Wilson turned back to the window. "Greg was an addict. Vicodin mainly, but he did other drugs too. Alcohol as well. Mostly after the infarction. He was in a lot of pain in the past fifteen years. The vicodin helped him a bit. It was mainly the vicodin that killed him, too. Killed his liver."

"He had to have known what it was doing to his liver…"

"Of course he knew! But he couldn't handle the pain any other way. And he wanted to be relatively pain-free and live shorter than to spend thirty or forty years in pain. After a while, I stopped fighting him on it and just… let myself have whatever time his liver gave us. He wouldn't give it up for anything. He couldn't… the pain, it was too much for him."

"Were you his best friend?"

"His friend, period. The best, the worst, the first, the last… Greg was not exactly a social person." Wilson smiled slightly. "But he was the best when it came to friends. Nasty, yes, and bullying and could never let something go… but there was no one more loyal. If you could put up with him pushing you away, put up with the insults…"

Tim was again left with the dilemma of not knowing what to say. "But, everyone says that…"

"No one knew him. They saw the sarcasm, the rudeness, the wit, and that's it. Greg wasn't caring or tender, but he was loving."

Realization was slowly dawning on Tim. "You were his… his…" he looked for something innocuous, "boyfriend."

"Nope, husband," Wilson answered. "Next week would have made six years. Kind of a record for both of us. He had the most beautiful blue eyes, you know. Absolutely piercing blue eyes that could penetrate every defense and read your mind. They were breathtaking."

Tim remembered suddenly House's eyes had been blue. Funny that he had forgotten that. Although he had remembered the piercing gaze.

"He learned how to move around with a cane with such grace, it looked like he had been doing it his entire life, like he was born with the cane in his hand.
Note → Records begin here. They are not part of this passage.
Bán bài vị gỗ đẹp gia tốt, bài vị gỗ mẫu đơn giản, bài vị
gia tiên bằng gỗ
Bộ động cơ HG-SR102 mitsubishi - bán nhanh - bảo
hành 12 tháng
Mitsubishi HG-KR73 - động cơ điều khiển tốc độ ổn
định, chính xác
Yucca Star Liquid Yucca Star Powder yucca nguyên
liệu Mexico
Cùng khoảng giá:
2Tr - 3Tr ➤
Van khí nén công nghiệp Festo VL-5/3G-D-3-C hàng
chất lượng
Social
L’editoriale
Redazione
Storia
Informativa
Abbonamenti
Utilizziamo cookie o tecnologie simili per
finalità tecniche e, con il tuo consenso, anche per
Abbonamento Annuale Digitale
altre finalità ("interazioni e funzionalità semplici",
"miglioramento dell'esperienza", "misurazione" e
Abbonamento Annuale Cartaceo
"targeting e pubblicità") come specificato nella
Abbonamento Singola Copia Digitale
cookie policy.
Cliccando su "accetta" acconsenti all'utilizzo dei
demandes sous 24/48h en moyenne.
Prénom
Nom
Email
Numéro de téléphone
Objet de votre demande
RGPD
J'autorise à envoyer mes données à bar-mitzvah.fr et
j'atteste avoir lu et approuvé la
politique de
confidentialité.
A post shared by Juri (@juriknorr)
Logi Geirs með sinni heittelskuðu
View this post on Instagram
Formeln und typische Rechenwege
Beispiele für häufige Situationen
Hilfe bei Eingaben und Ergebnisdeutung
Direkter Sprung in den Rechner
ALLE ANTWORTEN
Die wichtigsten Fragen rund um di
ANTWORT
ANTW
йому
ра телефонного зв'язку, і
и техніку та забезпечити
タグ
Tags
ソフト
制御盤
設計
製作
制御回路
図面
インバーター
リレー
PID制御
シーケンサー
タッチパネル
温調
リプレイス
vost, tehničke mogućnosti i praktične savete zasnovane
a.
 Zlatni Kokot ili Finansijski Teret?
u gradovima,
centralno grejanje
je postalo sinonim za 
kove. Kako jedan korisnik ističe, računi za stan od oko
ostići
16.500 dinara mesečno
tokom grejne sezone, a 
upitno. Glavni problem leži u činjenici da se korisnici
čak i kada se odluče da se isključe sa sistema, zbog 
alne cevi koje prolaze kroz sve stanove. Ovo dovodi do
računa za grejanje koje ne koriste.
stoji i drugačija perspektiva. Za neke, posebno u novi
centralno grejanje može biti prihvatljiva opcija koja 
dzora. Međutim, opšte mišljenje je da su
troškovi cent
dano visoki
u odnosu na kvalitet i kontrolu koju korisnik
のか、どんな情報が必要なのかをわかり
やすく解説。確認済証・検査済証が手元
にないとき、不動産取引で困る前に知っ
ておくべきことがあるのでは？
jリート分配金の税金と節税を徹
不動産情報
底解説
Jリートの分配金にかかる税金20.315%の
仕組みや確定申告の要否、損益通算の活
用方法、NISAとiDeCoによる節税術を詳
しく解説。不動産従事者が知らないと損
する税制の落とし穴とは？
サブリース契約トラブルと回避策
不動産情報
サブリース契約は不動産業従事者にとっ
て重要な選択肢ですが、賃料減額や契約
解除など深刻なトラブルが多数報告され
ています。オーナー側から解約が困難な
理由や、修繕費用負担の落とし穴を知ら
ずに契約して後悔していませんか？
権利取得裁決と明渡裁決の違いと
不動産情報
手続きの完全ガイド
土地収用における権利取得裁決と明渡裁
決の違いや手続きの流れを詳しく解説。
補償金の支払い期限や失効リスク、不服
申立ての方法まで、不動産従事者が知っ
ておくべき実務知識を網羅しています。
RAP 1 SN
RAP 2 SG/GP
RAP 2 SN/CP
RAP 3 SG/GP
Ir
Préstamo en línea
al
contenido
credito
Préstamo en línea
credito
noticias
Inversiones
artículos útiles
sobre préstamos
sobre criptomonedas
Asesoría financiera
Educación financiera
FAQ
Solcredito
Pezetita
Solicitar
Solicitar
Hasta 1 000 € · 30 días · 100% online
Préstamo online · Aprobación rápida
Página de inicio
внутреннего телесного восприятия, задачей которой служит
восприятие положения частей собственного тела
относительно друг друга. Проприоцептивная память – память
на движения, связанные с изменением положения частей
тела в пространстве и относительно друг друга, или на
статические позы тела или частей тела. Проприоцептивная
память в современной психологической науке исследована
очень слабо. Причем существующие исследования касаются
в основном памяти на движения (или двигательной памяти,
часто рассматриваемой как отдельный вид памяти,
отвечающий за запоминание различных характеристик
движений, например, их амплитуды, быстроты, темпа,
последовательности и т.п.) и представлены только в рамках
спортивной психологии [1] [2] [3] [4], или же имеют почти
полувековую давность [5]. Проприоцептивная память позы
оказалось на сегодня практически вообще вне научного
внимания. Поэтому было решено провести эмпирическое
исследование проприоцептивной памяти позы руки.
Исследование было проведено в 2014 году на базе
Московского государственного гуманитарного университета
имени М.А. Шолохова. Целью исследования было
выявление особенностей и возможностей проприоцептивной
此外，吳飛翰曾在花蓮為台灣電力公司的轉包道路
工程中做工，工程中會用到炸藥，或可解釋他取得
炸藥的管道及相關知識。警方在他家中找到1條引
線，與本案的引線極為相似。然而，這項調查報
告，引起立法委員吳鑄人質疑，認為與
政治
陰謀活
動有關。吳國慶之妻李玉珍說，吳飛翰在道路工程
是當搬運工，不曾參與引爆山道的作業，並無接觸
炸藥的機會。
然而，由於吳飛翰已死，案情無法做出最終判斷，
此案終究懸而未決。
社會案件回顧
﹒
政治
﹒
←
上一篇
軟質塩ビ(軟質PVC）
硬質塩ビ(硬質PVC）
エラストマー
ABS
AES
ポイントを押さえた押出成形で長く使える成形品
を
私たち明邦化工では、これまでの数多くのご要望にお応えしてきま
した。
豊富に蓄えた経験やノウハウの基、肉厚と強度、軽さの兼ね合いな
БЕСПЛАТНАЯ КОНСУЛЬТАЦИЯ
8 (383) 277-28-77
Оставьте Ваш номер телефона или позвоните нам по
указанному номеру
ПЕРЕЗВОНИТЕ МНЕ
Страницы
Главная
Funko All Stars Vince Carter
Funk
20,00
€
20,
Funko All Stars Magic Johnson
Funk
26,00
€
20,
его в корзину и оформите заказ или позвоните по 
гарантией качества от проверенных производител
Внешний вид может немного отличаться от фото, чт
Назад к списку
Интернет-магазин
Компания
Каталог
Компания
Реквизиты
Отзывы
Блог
He was a strong man. He could handle a lot more than people thought."

Tim bit his lip. He was really bad at this comforting thing. At listening. It was an odd trait for a doctor, but it seemed to be a criterion for joining the Diagnostics.

Wilson looked at him and sighed. "You've no reason to be here, and I don't need comforting. I need time to myself with Greg."

Tim left, glancing back once more. Wilson stood, one hand to the window, staring at the body on the bed. Tim told himself firmly that he did not see a tear slip out of Wilson's eye.